Alternatively, as in a secondary battery 10C in the second modified example shown in FIG. 8, gas-passage forming portions 43C formed on the case inner surface 42N of a valve-part supporting portion 42C of a safety valve 4C may be projecting portions 431C formed on the case inner surface 42N of the valve-part supporting portion 42C. The projecting portions 431C protrude downward in the vertical direction (the direction Z). Also in this case, when the insulating member 3 is pushed toward the valve part 41 by the gas GS in the battery case 1, some portions of the insulating member 3 are pushed downward by the projecting portions 431C, forming corrugated folds in the insulating member 3 covering the safety valve 4. Thus, gaps tend to be generated between the insulating member 3 and the projecting portions 431C and between the insulating member 3 and the case inner surface 42N of the valve-part supporting portion 42C. Those gaps facilitate formation of the gas passages 44 through which the gas GS in the battery case 1 flows toward the valve part 41. The projecting portions 431C each have a semi-spherical shape in FIG. 8, but may have a prismatic shape or a triangular pyramid shape, for example. The gas-passage forming portions 43C formed on the case inner surface 42N of the valve-part supporting portion 42C may include both the recessed grooves 431 and the projecting portions 431C.

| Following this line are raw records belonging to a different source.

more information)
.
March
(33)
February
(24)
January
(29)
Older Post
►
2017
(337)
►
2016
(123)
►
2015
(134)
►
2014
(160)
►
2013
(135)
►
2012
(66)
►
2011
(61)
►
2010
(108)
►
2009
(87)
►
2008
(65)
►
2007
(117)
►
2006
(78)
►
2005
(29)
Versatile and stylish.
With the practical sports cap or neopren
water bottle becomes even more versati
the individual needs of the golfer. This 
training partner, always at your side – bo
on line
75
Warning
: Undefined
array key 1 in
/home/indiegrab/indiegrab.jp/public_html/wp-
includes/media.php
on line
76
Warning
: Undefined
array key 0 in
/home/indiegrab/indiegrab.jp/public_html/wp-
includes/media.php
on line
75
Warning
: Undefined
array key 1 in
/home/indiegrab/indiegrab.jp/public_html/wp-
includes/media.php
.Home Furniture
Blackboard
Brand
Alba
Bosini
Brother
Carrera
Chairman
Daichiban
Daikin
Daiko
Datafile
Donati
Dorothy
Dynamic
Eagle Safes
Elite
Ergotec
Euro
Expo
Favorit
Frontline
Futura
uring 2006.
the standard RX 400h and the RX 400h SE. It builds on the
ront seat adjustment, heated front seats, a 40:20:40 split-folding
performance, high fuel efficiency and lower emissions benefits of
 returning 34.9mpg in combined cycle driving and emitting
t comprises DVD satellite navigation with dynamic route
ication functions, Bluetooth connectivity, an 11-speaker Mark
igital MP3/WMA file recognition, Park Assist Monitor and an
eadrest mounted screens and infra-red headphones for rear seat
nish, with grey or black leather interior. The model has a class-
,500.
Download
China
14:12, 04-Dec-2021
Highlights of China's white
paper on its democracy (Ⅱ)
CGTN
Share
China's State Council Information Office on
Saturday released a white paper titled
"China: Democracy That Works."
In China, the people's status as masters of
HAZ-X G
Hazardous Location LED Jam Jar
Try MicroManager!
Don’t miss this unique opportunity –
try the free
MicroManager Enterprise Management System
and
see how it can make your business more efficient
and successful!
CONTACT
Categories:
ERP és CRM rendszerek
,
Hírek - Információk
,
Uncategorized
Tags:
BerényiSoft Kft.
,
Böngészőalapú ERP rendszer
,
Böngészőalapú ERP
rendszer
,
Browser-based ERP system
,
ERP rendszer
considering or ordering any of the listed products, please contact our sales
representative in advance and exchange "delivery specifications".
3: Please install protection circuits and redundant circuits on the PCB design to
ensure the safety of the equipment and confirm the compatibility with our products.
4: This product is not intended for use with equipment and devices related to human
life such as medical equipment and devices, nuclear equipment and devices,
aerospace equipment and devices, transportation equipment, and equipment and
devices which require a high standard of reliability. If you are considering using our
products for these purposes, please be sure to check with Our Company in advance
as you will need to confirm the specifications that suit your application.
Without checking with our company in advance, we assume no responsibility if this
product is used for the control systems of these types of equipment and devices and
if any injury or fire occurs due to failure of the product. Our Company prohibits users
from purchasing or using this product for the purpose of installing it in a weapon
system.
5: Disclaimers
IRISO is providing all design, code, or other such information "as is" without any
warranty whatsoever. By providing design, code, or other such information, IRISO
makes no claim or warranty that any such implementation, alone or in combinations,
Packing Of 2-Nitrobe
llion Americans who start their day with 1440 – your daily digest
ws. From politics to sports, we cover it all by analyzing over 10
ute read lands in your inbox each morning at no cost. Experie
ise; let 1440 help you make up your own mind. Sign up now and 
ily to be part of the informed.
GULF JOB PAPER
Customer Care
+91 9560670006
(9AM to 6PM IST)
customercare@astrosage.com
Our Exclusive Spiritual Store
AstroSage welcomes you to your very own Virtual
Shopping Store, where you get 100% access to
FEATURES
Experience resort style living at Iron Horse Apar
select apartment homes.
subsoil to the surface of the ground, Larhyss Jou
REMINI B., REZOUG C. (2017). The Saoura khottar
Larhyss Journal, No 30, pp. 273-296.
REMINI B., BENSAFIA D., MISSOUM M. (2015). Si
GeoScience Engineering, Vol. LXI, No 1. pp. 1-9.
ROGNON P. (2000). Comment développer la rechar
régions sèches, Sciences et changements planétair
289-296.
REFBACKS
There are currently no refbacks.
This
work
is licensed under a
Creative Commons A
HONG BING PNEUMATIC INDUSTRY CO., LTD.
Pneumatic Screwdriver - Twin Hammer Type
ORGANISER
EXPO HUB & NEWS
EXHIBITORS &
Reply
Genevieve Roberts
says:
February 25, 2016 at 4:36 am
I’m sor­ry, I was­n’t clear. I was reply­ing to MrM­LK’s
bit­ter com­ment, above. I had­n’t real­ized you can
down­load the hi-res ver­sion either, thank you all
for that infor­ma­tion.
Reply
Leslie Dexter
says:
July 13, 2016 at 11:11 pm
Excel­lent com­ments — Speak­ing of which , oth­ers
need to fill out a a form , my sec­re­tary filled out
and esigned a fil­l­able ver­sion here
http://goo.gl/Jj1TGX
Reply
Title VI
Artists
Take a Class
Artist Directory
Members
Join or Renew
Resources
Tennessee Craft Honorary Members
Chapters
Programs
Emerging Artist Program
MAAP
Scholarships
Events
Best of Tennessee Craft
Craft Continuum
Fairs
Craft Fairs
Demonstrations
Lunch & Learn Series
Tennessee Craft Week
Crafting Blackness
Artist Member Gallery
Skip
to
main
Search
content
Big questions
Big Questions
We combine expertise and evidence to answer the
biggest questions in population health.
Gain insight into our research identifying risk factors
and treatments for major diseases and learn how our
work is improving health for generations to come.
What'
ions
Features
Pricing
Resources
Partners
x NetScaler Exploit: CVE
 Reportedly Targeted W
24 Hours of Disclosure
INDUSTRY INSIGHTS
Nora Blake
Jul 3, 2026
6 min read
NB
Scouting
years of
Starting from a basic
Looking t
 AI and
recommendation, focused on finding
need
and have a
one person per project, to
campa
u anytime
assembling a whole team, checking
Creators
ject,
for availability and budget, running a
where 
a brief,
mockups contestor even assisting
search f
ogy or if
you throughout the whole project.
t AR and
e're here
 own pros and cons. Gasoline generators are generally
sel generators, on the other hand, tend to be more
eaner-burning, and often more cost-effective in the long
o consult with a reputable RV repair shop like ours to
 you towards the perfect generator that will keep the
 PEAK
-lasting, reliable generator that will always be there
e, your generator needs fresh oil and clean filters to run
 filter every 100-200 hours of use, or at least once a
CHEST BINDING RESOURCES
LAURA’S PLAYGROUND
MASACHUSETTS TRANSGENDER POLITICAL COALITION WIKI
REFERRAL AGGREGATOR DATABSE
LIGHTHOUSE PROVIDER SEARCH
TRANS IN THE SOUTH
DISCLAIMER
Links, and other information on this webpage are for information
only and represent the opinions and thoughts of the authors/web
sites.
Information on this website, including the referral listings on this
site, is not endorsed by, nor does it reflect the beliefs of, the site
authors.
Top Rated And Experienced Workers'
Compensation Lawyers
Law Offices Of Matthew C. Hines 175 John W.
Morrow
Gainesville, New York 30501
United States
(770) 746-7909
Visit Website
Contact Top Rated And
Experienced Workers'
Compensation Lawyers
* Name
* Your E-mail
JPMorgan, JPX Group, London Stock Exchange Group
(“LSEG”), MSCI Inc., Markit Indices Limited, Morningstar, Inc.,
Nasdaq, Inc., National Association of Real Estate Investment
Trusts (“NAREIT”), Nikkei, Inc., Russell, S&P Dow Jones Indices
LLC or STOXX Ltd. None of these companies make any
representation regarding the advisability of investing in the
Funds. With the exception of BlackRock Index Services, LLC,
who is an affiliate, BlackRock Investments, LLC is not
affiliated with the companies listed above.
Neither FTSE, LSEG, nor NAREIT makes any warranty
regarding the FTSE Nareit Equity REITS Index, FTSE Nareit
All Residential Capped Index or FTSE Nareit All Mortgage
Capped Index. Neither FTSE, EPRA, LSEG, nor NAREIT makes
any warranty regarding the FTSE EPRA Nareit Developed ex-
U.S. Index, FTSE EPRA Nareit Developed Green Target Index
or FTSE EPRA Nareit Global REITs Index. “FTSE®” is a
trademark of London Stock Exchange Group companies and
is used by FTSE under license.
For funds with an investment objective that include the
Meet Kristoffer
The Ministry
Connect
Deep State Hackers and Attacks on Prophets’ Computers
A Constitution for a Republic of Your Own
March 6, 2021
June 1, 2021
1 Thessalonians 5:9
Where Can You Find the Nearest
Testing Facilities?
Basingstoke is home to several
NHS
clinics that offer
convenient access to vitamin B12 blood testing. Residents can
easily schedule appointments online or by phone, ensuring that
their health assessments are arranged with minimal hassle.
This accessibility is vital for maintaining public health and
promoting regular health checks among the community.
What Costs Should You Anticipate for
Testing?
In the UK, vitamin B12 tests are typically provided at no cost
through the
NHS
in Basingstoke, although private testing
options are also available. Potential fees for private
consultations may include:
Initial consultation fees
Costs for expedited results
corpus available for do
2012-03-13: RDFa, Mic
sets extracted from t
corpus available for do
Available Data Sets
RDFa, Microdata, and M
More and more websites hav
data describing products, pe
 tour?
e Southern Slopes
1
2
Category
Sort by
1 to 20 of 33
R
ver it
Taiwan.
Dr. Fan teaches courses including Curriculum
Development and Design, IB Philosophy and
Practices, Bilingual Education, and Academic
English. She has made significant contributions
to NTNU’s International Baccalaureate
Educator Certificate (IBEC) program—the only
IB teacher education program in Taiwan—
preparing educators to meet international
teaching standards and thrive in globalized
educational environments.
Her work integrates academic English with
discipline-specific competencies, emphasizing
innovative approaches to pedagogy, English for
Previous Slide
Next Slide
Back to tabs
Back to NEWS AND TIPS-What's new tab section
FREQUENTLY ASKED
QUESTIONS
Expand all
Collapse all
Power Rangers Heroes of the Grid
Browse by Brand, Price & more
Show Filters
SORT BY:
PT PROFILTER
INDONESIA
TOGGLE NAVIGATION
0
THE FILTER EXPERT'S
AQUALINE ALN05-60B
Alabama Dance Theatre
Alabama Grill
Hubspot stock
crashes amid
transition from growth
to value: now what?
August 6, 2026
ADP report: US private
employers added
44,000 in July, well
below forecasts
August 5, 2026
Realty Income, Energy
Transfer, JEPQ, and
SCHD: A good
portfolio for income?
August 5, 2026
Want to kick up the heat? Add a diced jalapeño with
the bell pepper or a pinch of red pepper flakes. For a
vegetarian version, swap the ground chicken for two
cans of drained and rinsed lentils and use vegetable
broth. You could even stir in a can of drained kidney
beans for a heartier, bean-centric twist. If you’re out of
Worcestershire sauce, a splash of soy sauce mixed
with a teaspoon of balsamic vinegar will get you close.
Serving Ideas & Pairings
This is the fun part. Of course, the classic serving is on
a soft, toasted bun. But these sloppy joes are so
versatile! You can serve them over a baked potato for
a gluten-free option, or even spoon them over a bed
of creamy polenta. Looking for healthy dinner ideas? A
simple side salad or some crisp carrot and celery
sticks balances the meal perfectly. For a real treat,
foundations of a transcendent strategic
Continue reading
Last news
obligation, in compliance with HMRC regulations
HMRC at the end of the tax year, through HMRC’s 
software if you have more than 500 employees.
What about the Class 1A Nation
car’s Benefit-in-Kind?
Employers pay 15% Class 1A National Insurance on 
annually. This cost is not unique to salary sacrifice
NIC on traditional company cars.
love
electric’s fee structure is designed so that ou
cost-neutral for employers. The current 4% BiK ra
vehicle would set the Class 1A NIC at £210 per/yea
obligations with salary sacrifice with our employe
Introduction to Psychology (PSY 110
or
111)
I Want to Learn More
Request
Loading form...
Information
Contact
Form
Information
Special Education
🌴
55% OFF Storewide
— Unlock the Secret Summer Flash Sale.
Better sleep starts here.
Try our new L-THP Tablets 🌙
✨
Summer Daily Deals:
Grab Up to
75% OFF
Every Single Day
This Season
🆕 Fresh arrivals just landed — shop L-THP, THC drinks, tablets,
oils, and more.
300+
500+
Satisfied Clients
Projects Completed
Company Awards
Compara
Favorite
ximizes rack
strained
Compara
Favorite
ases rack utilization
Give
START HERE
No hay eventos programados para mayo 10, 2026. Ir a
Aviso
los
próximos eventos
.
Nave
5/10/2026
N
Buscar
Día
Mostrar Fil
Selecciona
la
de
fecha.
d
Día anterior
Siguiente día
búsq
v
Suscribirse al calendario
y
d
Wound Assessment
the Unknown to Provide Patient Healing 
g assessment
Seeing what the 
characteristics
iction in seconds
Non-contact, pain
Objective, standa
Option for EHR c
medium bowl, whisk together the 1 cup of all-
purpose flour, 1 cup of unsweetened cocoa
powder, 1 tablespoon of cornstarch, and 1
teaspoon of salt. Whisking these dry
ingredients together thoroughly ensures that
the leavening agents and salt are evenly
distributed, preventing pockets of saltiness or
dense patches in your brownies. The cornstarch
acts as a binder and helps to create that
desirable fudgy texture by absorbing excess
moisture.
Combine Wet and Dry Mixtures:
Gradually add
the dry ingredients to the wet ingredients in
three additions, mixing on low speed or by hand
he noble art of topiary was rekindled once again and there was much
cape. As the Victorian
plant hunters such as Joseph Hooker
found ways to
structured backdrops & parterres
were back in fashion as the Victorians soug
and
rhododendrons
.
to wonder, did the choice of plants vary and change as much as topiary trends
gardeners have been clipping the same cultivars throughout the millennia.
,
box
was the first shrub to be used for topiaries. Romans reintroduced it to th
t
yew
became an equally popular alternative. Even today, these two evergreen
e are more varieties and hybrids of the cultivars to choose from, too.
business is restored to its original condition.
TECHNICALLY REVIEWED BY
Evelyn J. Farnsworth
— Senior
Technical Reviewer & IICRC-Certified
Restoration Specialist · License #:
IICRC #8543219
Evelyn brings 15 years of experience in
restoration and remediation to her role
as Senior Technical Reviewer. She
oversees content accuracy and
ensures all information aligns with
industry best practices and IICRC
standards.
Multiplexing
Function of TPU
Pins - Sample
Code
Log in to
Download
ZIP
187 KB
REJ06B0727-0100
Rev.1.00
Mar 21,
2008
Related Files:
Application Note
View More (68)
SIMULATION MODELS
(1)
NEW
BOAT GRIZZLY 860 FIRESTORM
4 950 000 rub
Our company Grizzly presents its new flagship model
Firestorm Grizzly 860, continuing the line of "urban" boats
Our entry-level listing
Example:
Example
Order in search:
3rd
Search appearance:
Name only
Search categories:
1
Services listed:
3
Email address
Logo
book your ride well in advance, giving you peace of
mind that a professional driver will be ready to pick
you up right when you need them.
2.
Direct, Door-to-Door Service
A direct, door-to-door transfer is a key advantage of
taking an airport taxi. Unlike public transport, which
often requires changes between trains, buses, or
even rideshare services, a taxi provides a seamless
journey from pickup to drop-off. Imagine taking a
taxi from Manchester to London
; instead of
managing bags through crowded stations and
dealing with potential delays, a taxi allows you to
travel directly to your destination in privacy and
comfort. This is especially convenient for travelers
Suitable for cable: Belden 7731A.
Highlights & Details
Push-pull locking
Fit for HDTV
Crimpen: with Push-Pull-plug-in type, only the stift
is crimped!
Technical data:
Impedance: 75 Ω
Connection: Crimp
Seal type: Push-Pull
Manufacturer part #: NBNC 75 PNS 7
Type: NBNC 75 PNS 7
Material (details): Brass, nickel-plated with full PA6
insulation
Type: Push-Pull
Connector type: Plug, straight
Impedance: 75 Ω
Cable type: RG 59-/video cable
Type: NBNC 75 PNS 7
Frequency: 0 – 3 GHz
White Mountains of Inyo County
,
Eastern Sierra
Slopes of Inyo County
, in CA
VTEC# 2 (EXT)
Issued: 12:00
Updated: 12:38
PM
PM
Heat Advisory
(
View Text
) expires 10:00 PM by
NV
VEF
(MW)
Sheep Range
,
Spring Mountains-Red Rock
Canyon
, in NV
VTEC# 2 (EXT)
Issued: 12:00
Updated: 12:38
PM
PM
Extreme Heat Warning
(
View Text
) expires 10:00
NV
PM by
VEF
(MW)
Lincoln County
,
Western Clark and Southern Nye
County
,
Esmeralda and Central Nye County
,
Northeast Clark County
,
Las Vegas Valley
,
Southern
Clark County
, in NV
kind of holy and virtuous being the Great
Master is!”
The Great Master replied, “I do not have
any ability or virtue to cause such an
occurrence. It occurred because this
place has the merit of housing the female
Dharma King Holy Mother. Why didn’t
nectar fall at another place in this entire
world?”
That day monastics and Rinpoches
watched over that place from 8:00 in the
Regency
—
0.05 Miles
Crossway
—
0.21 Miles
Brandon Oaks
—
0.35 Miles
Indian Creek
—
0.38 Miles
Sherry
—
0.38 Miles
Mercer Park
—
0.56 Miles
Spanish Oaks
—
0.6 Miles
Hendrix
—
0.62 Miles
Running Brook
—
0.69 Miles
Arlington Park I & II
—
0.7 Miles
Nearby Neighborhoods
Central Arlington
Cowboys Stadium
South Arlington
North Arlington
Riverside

The secondary battery 10 in the present embodiment is configured such that the annular member 112 of the battery case 1 is connected to the outer peripheral portion of the valve-part supporting portion 42 of the safety valve 4, but it is not limited thereto. For example, as in a secondary battery 10D in a third modified example shown in FIG. 9, the outer peripheral portion of a valve-part supporting portion 42D of a safety valve 4D may be directly connected to the battery case 1 (i.e., the case body 11). The gas-passage forming portions 43D formed in the case inner surface 42N of the valve-part supporting portion 42D may be provided with recessed grooves 431D formed in the case inner surface 42N of the valve-part supporting portion 42D. Also in this case, when the insulating member 3 is pushed toward the valve part 41D by the gas GS in the battery case 1, some portions of the insulating member 3 enter in the recessed grooves 431D, forming corrugated folds in the insulating member 3 covering the safety valve 4. Thus, gaps tend to be generated between the insulating member 3 and the recessed grooves 431D and between the insulating member 3 and the case inner surface 42N of the valve-part supporting portion 42D. Those gaps facilitate formation of gas passages 44D through which the gas GS in the battery case 1 flows toward the valve part 41D. The valve-part supporting portion 42D is a resin valve-part supporting portion 42DJ made of thermoplastic resin. The battery case 1 (i.e., the case body 11) and the outer circumferential portion 411D of the valve part 41D are joined to the resin valve-part supporting portion 42DJ by insert molding.